Deze commentaartjes kunnen misschien een aanzet zijn om dagelijks stil te staan bij het Woord, om het te overwegen en te laten binnensijpelen voorbij je verstand naar je hart zodat het ten slotte heel je doen en laten mag richten.
Mag hij de hoeksteen worden van ons leven, de draagkracht van ons bestaan?
Zijn wij bereid om ons door G-d tot hoeksteen te laten omvormen?
De veertigdagentijd is nog jong … tijd genoeg om deze vragen te doorwroeten, maar weet dat het antwoord niet zonder gevolgen zal zijn.

Mt.26,14-25 (5/04/2023)

Toen [na de zalving van Jezus door Maria in Betanië] ging één van de twaalf, Judas van Keriot, naar de hogepriesters en zei: “Wat zul je mij geven? Ik zal hem aan jullie uitleveren.” Ze zegden hem dertig zilverlingen toe. [Zach.11,12] En van dan af zocht hij een goede gelegenheid om hem uit te leveren.
Op de eerste [dag van het feest] van de ongezuurde [broden] kwamen Jezus’ leerlingen hem vragen: “Waar is het je bedoeling dat wij het Paasmaal voor jou bereiden?” Hij zei: “Ga de stad in, naar je-weet-wel, en zeg hem: ‘De meester laat weten: Mijn tijd is nabij. Bij jou wil ik het Paasfeest vieren met mijn leerlingen.’” De leerlingen deden zoals Jezus hun had opgedragen en ze bereidden het Paasmaal. Toen het avond werd ging hij met de twaalf aan tafel.
Terwijl ze aten, zei hij: “Amen, ik zeg jullie: Eén van jullie zal mij uitleveren.” Heel bedroefd geworden, begonnen zij elk aan hem te vragen: “Ik ben het toch niet, heer?” Hij antwoordde: “Die met mij de hand in de schotel heeft gestoken, hij zal mij uitleveren. [cf. Ps.41,10b] De mensenzoon gaat wel heen zoals over hem geschreven is, maar wee de mens door wie de mensenzoon wordt uitgeleverd. Het was beter voor hem geweest als hij niet geboren was die mens.”
Judas, die hem zou uitleveren, zei hem ook: “Ik ben het toch niet, rabbi [meester]?” Jezus antwoordde hem: “Wat je zegt …”

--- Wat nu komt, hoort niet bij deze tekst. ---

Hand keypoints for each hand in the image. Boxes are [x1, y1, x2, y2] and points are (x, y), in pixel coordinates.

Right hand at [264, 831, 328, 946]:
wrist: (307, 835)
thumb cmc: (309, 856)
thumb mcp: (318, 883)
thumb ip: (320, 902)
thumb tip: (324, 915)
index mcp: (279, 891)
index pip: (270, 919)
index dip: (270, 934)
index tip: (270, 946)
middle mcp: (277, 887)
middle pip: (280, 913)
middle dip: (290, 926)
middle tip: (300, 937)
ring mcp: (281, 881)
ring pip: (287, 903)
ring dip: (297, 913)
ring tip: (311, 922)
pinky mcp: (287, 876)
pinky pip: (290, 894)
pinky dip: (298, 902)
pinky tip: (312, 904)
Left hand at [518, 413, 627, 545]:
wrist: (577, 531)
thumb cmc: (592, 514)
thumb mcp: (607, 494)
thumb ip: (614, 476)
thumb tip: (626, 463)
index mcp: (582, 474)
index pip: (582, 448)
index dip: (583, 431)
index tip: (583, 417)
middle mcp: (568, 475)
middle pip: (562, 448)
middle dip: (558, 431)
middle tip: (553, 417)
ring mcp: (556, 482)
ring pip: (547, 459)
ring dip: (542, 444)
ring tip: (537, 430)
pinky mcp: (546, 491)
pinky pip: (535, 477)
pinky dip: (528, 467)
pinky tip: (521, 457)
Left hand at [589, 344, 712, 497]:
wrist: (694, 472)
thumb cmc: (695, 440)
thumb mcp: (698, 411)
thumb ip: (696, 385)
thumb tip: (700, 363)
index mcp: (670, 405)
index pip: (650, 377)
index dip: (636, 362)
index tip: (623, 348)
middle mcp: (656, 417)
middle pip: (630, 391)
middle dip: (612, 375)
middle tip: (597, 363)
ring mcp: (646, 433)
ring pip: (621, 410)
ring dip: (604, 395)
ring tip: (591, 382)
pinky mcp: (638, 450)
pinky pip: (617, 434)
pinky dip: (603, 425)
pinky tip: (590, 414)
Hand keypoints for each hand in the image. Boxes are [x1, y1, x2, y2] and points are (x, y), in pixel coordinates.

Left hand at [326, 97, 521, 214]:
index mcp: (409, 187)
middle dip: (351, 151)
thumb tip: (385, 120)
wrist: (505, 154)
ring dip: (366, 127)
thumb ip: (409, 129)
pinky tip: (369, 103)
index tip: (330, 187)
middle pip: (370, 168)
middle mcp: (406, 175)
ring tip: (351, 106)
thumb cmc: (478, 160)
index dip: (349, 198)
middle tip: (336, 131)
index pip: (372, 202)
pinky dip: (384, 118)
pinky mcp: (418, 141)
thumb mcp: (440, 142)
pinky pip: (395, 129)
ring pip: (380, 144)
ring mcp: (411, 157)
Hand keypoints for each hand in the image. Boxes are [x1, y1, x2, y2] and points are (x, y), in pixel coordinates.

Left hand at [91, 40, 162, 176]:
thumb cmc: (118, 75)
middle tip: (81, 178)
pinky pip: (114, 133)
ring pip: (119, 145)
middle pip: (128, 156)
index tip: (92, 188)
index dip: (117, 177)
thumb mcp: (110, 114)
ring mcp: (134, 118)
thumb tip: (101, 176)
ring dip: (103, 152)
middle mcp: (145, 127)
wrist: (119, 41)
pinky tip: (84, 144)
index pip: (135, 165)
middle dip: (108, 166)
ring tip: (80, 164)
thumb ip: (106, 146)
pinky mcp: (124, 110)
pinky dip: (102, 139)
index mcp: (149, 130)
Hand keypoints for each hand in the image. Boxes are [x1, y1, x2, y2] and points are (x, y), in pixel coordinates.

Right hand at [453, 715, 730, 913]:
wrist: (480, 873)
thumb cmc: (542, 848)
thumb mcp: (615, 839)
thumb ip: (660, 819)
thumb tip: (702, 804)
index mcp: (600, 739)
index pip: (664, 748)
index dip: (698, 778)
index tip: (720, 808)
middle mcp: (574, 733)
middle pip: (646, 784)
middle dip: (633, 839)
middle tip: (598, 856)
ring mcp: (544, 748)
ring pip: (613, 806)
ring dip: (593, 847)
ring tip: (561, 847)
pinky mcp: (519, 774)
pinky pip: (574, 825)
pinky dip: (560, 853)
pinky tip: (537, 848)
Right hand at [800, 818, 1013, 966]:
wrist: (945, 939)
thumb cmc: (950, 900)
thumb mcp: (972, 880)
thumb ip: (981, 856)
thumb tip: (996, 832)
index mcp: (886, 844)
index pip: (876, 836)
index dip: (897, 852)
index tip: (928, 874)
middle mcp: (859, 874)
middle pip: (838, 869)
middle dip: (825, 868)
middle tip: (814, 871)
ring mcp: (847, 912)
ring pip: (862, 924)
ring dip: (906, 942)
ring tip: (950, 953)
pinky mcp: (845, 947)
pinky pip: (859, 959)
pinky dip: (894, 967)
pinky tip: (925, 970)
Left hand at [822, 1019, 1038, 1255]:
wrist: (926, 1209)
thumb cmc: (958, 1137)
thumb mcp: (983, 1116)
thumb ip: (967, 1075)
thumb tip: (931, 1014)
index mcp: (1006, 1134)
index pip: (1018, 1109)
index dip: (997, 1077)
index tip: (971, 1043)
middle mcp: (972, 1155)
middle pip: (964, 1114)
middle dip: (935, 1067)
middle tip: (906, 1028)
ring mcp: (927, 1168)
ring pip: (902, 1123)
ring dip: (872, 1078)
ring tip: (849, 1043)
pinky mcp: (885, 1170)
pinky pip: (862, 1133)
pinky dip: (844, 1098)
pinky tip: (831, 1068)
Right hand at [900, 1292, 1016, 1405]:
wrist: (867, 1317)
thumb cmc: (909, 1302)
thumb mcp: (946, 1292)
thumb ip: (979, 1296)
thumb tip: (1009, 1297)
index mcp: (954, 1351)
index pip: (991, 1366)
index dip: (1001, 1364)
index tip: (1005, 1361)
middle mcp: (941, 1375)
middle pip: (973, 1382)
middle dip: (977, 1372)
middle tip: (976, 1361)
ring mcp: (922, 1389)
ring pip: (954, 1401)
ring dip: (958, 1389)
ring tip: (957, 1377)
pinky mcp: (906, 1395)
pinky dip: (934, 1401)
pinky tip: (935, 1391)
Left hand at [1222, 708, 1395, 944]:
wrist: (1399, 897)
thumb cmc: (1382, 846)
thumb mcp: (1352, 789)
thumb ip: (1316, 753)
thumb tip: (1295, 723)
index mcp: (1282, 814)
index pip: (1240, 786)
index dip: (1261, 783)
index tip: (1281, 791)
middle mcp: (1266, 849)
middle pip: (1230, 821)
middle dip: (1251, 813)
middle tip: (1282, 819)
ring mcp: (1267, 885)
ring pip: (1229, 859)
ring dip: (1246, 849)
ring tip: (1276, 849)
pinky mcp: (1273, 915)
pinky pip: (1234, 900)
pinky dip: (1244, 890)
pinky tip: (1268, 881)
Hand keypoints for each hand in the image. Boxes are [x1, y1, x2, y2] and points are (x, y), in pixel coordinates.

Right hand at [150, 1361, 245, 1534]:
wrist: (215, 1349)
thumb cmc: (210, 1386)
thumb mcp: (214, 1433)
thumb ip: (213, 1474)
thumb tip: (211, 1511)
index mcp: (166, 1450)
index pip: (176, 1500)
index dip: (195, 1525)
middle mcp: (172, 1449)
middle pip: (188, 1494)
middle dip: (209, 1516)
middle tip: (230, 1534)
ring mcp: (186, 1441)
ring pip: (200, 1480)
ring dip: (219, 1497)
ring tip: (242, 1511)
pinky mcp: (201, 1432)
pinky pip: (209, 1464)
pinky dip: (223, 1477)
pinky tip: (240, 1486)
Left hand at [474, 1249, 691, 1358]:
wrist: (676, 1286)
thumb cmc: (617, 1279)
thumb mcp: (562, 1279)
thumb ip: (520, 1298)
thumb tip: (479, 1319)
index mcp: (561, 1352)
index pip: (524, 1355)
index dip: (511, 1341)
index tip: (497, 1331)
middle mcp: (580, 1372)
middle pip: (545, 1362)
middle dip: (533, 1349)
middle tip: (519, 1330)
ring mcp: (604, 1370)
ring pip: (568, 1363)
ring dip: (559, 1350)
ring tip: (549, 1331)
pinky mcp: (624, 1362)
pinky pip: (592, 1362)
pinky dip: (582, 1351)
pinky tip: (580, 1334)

Het woord verraad staat centraal in dit stukje Evangelie. Aan de hand hiervan komt Jezus’ diepe Liefde aan het licht. Hij gaat zijn noodlot tegemoet maar blijft loyaal. Hij slaat niet terug, hoe beschamend hij ook wordt behandeld. Hij stelde zijn zelfgave niet in vraag. Hij liet zich de mond niet snoeren en sprak de waarheid, wetende dat ze daar niet op zaten te wachten. Hoe houdt een mens dit vol? Een hogere liefde – een goddelijke liefde – houdt hem gaande.
Wat na het verraad? Volgt er dan berouw? En wat dan?
Berouw kan louterend zijn maar ook dodelijk. Het vermogen om te geloven dat we vergeven zijn is van levensbelang. Vergeving al dan niet kunnen toelaten is het grote verschil tussen Judas en Petrus. Judas kon de mogelijkheid van vergeving niet overwegen en ging de onvoorstelbare duisternis tegemoet. De twijfelende Petrus daarentegen groeit van schande om zijn drievoudige ontkenning naar de rots waarop Christus zijn kerk bouwde.